Types of Flows in a Pipe – The type of flow of a liquid depends upon the manner in which the particles unite and move. Though there are many types of flows, yet the following are important :

1. Uniform flow: A flow, in which the liquid particles at all sections of a pipe or channel have  the same velocities, is called a uniform flow.

2. Non-uniform flow: A flow, in which the liquid particles at different sections of a pipe or channel have different velocities, is called a non-uniform flow.

3. Streamline flow (Laminar Flow) : A flow, in which each liquid particle has a definite path and the paths of individual particles do not cross each other, is called a streamline flow.

4. Turbulent flow: A flow, in which each liquid particle does not have a definite path and the paths of individual particles also cross each other, is called a turbulent flow.
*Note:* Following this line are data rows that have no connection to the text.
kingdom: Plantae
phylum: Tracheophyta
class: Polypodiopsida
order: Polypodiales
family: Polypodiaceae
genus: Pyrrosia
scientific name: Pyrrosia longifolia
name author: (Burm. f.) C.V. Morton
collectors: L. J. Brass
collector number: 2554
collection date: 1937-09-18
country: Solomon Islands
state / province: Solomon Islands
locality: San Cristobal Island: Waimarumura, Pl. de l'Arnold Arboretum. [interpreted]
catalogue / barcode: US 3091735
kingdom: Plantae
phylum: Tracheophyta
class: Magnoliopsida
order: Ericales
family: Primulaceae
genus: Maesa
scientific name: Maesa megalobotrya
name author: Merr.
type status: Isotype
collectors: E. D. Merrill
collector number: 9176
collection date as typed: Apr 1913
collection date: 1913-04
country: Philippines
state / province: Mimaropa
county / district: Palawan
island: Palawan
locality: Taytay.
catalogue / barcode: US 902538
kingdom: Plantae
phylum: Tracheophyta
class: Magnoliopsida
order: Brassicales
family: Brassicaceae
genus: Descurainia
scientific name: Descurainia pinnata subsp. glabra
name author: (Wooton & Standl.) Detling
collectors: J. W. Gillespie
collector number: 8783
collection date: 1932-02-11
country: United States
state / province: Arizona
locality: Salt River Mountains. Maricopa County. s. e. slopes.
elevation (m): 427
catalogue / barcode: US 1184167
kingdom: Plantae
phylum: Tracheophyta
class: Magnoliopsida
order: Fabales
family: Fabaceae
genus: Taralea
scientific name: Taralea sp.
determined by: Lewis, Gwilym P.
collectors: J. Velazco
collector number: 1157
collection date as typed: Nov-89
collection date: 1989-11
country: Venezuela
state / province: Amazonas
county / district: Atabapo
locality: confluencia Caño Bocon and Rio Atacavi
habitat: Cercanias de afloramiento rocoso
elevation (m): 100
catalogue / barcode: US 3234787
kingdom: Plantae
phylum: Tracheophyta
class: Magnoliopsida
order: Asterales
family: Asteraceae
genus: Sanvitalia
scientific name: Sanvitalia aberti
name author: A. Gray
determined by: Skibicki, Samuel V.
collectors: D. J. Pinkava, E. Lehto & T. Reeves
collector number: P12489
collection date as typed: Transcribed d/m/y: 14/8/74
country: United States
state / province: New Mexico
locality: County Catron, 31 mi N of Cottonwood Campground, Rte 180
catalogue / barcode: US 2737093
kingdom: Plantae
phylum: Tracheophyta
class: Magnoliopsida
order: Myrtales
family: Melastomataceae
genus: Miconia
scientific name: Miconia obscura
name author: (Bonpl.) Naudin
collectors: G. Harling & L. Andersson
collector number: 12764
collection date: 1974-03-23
5. Steady flow: A flow, in which the quantity of liquid flowing per second is constant, is called a steady flow. A steady flow may be uniform or non – uniform.

6. Unsteady flow: A flow, in which the quantity of liquid flowing per second is not constant, is called an unsteady flow.

7. Compressible flow: A flow, in which the volume of a fluid and its density changes during the flow, is called a compressible flow. All the gases are considered to have compressible flow.

8. In-compressible flow: A flow, in which the volume of a fluid and its density does not change during the flow, is called an incompressible flow. All the liquids are considered to have incompressible flow.

9. Rotational flow: A flow, in which the fluid particles also rotate (i.e. have some angular velocity) about their own axes while flowing, is called a rotational flow.

10. Irrotational flow: A flow, in which the fluid particles do not rotate about their own axes and retain their original orientations, is called an irrotational flow.

11. One-dimensional flow: A flow, in which the streamlines of its moving particles are represented by straight line, is called an one-dimensional flow.

12. Two-dimensional flow: A flow, whose streamlines of its moving particles are represented by a curve, is called a two-dimensional flow.

13. Three – dimensional flow: A flow, whose streamlines are represented in space i.e. along the three mutually perpendicular directions, is called a three – dimensional flow.